If you're interested in the question of academic journals, there's a lot of good stuff in this comment thread. The consensus seems to be that they made sense at one point in time when you needed someone to take on the job of choosing good research and collecting it for libraries, and now they survive because they're a) profitable for the publishers and b) serving an advancement function for academics. Indeed, Neil Sinhababu, about as public-spirited a thinker as you'll find, writes:
I'd love it if the government could buy the journals out of the publishers' hands and open them to the public. I hear that some of that has happened in the sciences. The money taxpayers pay out in doing that would soon be recouped, at least in part, by public university academic libraries not having to pay subscription fees. Bonus: Ezra and other ordinary folk get to read my stuff without paying.But I'm going to keep sending most of my papers to old-line journals that Ezra can't read and hoping they get accepted. After I got a paper accepted in Philosophical Review two months ago (it's perhaps the top journal in the discipline), one of my colleagues told me that at some places, people can get tenure just for that! I'd love to have more people read my stuff, but if I just put it on the web for free hardly anybody would even know it was there, or that it was worth reading. Get it into Philosophical Review, and I'm assured that my colleagues will see it, my adversaries will respond to it, and people hiring or promoting me will be impressed.

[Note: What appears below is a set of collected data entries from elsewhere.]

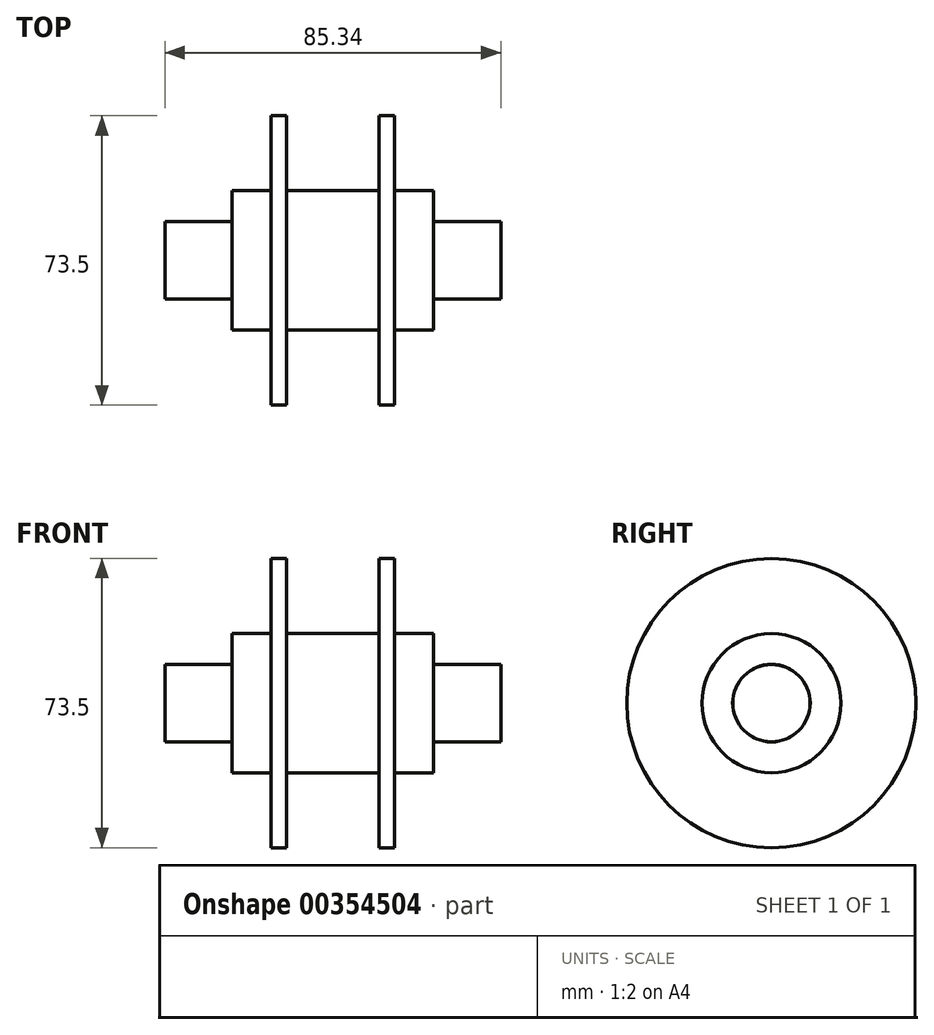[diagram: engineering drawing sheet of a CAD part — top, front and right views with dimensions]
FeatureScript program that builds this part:
annotation { "Feature Type Name" : "Feature", "Feature Type Description" : "" }
export const myFeature = defineFeature(function(context is Context, id is Id, definition is map)
    precondition{}
    {
        {
            var Q0;
            Q0=qCreatedBy(makeId("Front.planeOp"),FACE);
            var sketch = newSketch(context, id + "F0", { "sketchPlane" : qUnion([Q0])});
            skLineSegment(sketch, "E0", {"start": v(0, 0) * mm, "end": v(-42.67, 0) * mm});
            skLineSegment(sketch, "E1", {"start": v(-42.67, 0) * mm, "end": v(-42.67, 9.8) * mm});
            skLineSegment(sketch, "E2", {"start": v(0, 0) * mm, "end": v(0, 17.67) * mm});
            skLineSegment(sketch, "E3", {"start": v(0, 17.67) * mm, "end": v(-11.73, 17.67) * mm});
            skLineSegment(sketch, "E4", {"start": v(-11.73, 17.67) * mm, "end": v(-11.73, 36.75) * mm});
            skLineSegment(sketch, "E5", {"start": v(-11.73, 36.75) * mm, "end": v(-15.65, 36.75) * mm});
            skLineSegment(sketch, "E6", {"start": v(-15.65, 36.75) * mm, "end": v(-15.65, 17.67) * mm});
            skLineSegment(sketch, "E7", {"start": v(-15.65, 17.67) * mm, "end": v(-25.63, 17.67) * mm});
            skLineSegment(sketch, "E8", {"start": v(-25.63, 17.67) * mm, "end": v(-25.63, 9.85) * mm});
            skLineSegment(sketch, "E9", {"start": v(-25.63, 9.85) * mm, "end": v(-42.67, 9.8) * mm});
            skSolve(sketch);
        }
        {
            var Q0;
            Q0=makeQuery(id+"F0.imprint","IMPRINT",FACE,{"disambiguationData":[TD([[makeQuery(id+"F0.imprint","IMPRINT",EDGE,{"derivedFrom":sQuery(id+"F0.wireOp",EDGE,"E0")}),-1.0]])]});
            var Q1;
            Q1=sQuery(id+"F0.wireOp",EDGE,"E0");
            revolve(context, id + "F1", {"entities" : qUnion([Q0]), "axis" : qUnion([Q1]), "revolveType" : RevolveType.FULL});
        }
        {
            var Q0;
            Q0=makeQuery(id+"F1.opRevolve","SWEPT_BODY",BODY,{"disambiguationData":[OSD([sQuery(id+"F0.wireOp",EDGE,"E0"),sQuery(id+"F0.wireOp",EDGE,"E1"),sQuery(id+"F0.wireOp",EDGE,"E2"),sQuery(id+"F0.wireOp",EDGE,"E3"),sQuery(id+"F0.wireOp",EDGE,"E4"),sQuery(id+"F0.wireOp",EDGE,"E5"),sQuery(id+"F0.wireOp",EDGE,"E6"),sQuery(id+"F0.wireOp",EDGE,"E7"),sQuery(id+"F0.wireOp",EDGE,"E8"),sQuery(id+"F0.wireOp",EDGE,"E9")])]});
            var Q1;
            Q1=qCreatedBy(makeId("Right.planeOp"),FACE);
            mirror(context, id + "F2", {"operationType" : NewBodyOperationType.ADD, "entities" : qUnion([Q0]), "mirrorPlane" : qUnion([Q1])});
        }
    });
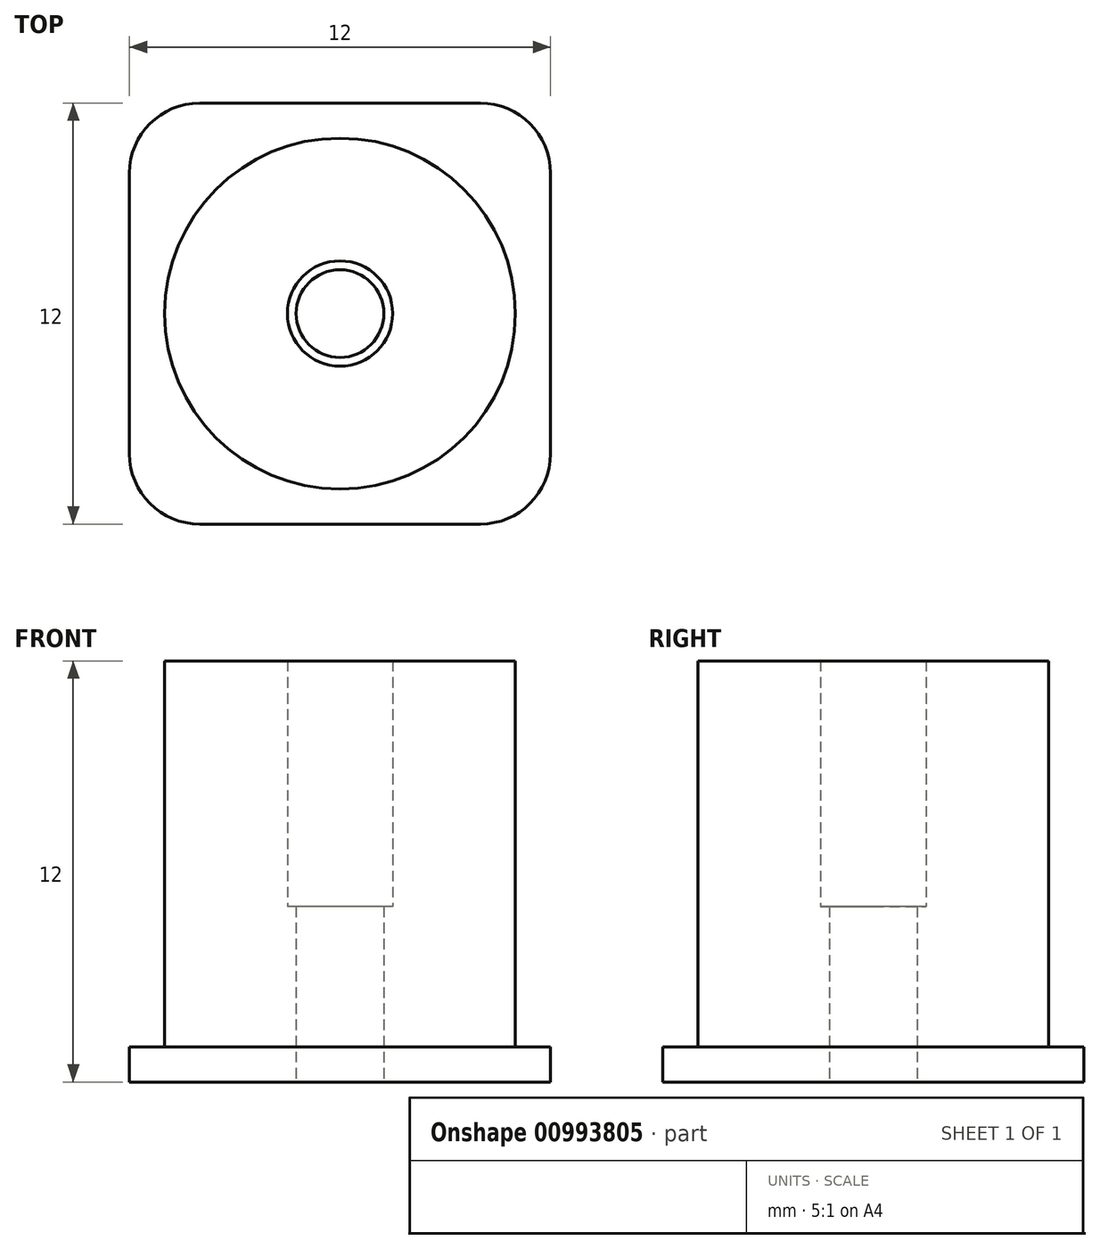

A sidenote here is that the incentives are all mucked up. If researchers had to buy individual subscriptions to these incredibly expensive journals, the outcry would end the practice in a day. But they don't. The university libraries pay the fee, put everything in searchable form, and so the main consumers of the research -- academics -- are taken care of. In theory, the university libraries should want to stop paying the fee, but that's a collective action problem on the one hand (no one university could unilaterally stop providing access as its researchers would suffer) and arguably a bureaucratic problem on the other, as it's good for the library staff to still be the access point to the journals. And the losers are, well, all of us, who can't read and benefit from the research.